> **Document excerpt**
= = =

# AdaFace Fine-tuning Guide

This guide will walk you through the process of fine-tuning a pretrained AdaFace model, organizing your data, and creating an inference pipeline.

## 1. Data Organization for Fine-tuning

For fine-tuning, you'll need to organize your face images in a directory structure where each subfolder represents a different person/identity:



In [None]:
dataset_root/
├── person_1/
│   ├── image1.jpg
│   ├── image2.jpg
│   └── ...
├── person_2/
│   ├── image1.jpg
│   ├── image2.jpg
│   └── ...
└── ...



### Data Preparation Steps

1. **Collect aligned face images**: Ensure all face images are aligned and cropped to 112x112 pixels
2. **Organize by identity**: Create a folder for each person with their face images
3. **Validation data**: Create a separate folder structure for validation if needed



In [None]:
# Example directory structure
my_face_dataset/
├── imgs/                  # Training set
│   ├── person_1/
│   ├── person_2/
│   └── ...
└── val_images/            # Optional validation images
    ├── agedb_30.bin       # Optional validation binaries
    ├── lfw.bin
    └── ...

= = =

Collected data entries
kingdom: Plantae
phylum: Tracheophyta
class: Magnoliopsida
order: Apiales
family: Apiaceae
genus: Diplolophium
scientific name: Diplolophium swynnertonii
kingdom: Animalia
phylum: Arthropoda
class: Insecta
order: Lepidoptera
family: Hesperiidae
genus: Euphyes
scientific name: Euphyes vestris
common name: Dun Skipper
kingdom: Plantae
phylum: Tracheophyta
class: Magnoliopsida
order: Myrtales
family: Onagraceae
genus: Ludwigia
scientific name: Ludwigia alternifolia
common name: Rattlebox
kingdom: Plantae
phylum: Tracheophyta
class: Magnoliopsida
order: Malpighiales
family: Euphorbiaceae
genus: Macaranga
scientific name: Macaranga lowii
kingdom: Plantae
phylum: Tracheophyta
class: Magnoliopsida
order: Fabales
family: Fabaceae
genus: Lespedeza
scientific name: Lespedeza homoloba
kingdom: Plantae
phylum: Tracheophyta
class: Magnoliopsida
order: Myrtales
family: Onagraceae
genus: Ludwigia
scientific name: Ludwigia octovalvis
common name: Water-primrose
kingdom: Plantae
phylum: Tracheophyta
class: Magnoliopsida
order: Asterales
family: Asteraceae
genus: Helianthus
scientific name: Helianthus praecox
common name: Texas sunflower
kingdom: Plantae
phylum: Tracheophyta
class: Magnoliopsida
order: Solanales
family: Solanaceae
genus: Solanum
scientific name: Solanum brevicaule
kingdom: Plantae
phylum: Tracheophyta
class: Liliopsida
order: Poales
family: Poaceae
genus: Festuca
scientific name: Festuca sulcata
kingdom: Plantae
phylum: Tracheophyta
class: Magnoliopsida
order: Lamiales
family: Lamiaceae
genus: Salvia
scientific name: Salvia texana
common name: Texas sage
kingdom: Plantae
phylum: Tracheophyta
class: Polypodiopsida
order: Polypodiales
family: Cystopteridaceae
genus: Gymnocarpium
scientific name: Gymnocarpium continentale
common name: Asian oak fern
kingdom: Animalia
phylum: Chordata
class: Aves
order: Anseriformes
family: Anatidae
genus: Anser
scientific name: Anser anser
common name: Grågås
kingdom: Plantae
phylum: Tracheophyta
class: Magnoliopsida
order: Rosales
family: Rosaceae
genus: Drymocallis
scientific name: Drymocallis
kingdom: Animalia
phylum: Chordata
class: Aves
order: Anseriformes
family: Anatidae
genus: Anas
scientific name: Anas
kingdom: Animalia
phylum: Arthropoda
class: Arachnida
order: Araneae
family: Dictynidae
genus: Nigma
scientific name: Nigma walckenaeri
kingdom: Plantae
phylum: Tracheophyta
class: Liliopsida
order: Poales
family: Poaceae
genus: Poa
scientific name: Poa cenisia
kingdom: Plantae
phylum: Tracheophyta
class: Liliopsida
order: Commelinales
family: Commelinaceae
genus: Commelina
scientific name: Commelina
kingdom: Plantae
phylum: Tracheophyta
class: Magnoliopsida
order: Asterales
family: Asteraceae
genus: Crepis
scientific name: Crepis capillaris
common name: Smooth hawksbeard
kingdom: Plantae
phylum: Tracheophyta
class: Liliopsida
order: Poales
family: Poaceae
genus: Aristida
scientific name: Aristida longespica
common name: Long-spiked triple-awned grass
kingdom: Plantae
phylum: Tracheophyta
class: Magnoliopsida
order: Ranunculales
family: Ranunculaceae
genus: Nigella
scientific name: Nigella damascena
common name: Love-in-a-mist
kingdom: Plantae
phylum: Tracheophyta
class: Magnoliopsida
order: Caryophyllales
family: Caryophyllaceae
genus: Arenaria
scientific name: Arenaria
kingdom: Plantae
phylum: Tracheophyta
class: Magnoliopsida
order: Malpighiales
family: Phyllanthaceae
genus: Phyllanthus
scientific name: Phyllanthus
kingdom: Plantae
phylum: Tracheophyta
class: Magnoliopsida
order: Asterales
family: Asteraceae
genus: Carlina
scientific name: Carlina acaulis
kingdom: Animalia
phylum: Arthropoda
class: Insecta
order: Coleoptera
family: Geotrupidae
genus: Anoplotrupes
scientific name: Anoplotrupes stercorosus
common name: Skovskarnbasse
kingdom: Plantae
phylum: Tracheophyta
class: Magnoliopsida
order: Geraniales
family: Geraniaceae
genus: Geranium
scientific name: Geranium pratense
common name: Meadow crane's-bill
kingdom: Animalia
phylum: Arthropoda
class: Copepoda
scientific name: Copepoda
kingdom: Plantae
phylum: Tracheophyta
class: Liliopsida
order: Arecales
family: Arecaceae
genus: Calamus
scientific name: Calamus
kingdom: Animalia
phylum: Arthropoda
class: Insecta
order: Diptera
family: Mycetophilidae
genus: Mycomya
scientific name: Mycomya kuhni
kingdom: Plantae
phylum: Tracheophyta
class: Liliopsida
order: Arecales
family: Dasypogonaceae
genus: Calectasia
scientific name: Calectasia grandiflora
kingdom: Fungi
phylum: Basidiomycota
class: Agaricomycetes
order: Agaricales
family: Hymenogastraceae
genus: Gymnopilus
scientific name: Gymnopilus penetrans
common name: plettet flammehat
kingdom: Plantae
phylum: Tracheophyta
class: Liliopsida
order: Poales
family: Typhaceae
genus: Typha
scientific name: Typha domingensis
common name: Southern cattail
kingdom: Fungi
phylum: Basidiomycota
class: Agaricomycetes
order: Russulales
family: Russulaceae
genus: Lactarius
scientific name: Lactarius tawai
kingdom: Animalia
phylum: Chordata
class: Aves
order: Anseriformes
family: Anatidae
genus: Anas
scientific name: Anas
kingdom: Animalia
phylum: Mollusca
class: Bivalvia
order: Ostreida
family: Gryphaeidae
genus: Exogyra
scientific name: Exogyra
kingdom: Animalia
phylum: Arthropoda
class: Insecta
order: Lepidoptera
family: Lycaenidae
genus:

= = =

> **Written exercise 1**
From the AdaFace fine-tuning guide, can you echo the part that opens with the words containing "# AdaFace Fine-tuning" and closes with "an inference pipeline."?
> **Written exercise 2**
Do these statements agree with the AdaFace fine-tuning guide? Answer yes or no for each, quoting the guide's deciding words. (a) Face images should be aligned and cropped to 112x112 pixels. (b) A validation folder structure must always be created. (c) Each subfolder in the dataset stands for a different person or identity.
> **Written exercise 3**
Could you carry the AdaFace fine-tuning guide forward from its last line?

> **Response 1**
# AdaFace Fine-tuning Guide

This guide will walk you through the process of fine-tuning a pretrained AdaFace model, organizing your data, and creating an inference pipeline.

> **Response 2**
(a) Yes: "Ensure all face images are aligned and cropped to 112x112 pixels"
(b) No: "Create a separate folder structure for validation if needed"
(c) Yes: "each subfolder represents a different person/identity"

> **Response 3**
## 2. Fine-tuning Script

Create a script `finetune.py` with the following content:



In [None]:
import os
import torch
import argparse
from datetime import datetime
import sys
sys.path.insert(0, os.path.dirname(os.getcwd()))

def get_args():
    parser = argparse.ArgumentParser(description='AdaFace fine-tuning')
    
    # Data parameters
    parser.add_argument('--data_root', type=str, default='./data', help='Path to the data root directory')
    parser.add_argument('--train_data_path', type=str, default='my_face_dataset/imgs', help='Path to training data relative to data_root')
    parser.add_argument('--val_data_path', type=str, default='my_face_dataset', help='Path to validation data relative to data_root')
    
    # Model parameters
    parser.add_argument('--arch', type=str, default='ir_50', choices=['ir_18', 'ir_34', 'ir_50', 'ir_101', 'ir_200'])
    parser.add_argument('--pretrained_model', type=str, required=True, help='Path to the pretrained model')
    
    # Training parameters
    parser.add_argument('--epochs', type=int, default=10, help='Number of fine-tuning epochs')
    parser.add_argument('--batch_size', type=int, default=64)
    parser.add_argument('--output_dir', type=str, default='./finetuned_models')
    parser.add_argument('--lr', type=float, default=0.001, help='Lower learning rate for fine-tuning')
    parser.add_argument('--gpus', type=int, default=1, help='Number of GPUs to use')
    parser.add_argument('--use_16bit', action='store_true', help='Use 16-bit precision')
    
    # AdaFace specific parameters
    parser.add_argument('--head', type=str, default='adaface')
    parser.add_argument('--m', type=float, default=0.4, help='AdaFace margin parameter')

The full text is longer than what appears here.